My baby was in the hospital, so I had to pump. And there were times I would pump for an hour and get a drop or two, not even enough to wet the bottom of the collection container. I gave her what I could, but she had to be supplamented after losing weight.

nonmember avatar Jane

When I first gave birth, my milk didn't come in. My 10lbs baby was very hungry. So, while in the hospital, I supplimented with formula. When I got home, I bought a huge can of formula, but by that time, my milk came in and that can of formula was used once. What a waste.

nonmember avatar Hollie

You just have to be patient and everybody's milk WILL come in.. I promise! It was 4 days with my first and I never once thought of giving up. (Or giving in to formula) Your baby will not starve and is getting what they need until the milk comes in. My second and third I can't remember how many days it took. But with my forth child I had milk day one. It is different with every child and they need need need to be nursed every hour in order to produce the milk.. yes every hour. It is a fulltime committment to breastfeed but if you read the ingredients in formula you would think twice about supplementing at all.

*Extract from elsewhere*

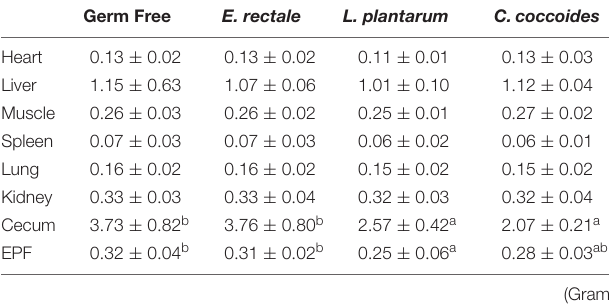
TABLE 3 | The body compositions in indicated gnotobiotic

Silica is SAND!

wamom223 wamom223

People don't just 'think' they have a supply problem.  The majority of the time they know its low.  And the attitude that you know more about what is happening in someone elses body is ignorant and down right rude when you decide to share your misguided opinion.  My milk did not come in sufficiently.  I did not produce enough milk to feed my son, period.  That isn't just my opinion but the opinion of every nurse in the NICU and all six doctors.  Not only did I work with a lactation consultant but I sat down with multiple woman for tips, and read everything I could get my hands on.  Maybe my milk didn't come in because I got to see my son in the NICU three times a day for a half an hour each.  Do any of you uppity know it all b&*^% think maybe that could be a real problem that would get in the way of your production?  While diapers are a great indicator of whether or not your child is getting enough, a baby screaming in huger is another great indicator.  I know mom's that had issues breastfeeding their fist child but were able to produce enough milk to breastfeed the rest of their children.  

wamom223 wamom223

For me not only did I not produce enough for my son to eat I also didn't produce enough for him to eat, throw all of it up and then want to eat again soon.  Personally its this judgy I know your body better than you do attitude that puts a lot of woman off breastfeeding.  They try and when they have problems you patronize them and tell them its all in their heads instead of giving them the support they so desperately need.  When I finally had to choose to quit breast feeding I was glad my supportive friends out numbers the crazy ass breastfeeding nazi's.  This is a major hot button for me because I am strong enough to tell people to shove it when need be but not all mom's are.  

Misha22 Misha22

Well said wamom223!!! I also had low supply- tried everything. Stuff like this used to make  me feel inadequate- like a failure. But my now 6 yr old is a happy, healthy, hardly ever gets sick, well-adjusted child. And thankfully I am past the breast feeding stage so I don't have to deal with the over zealous "BREAST IS BEST" people !!!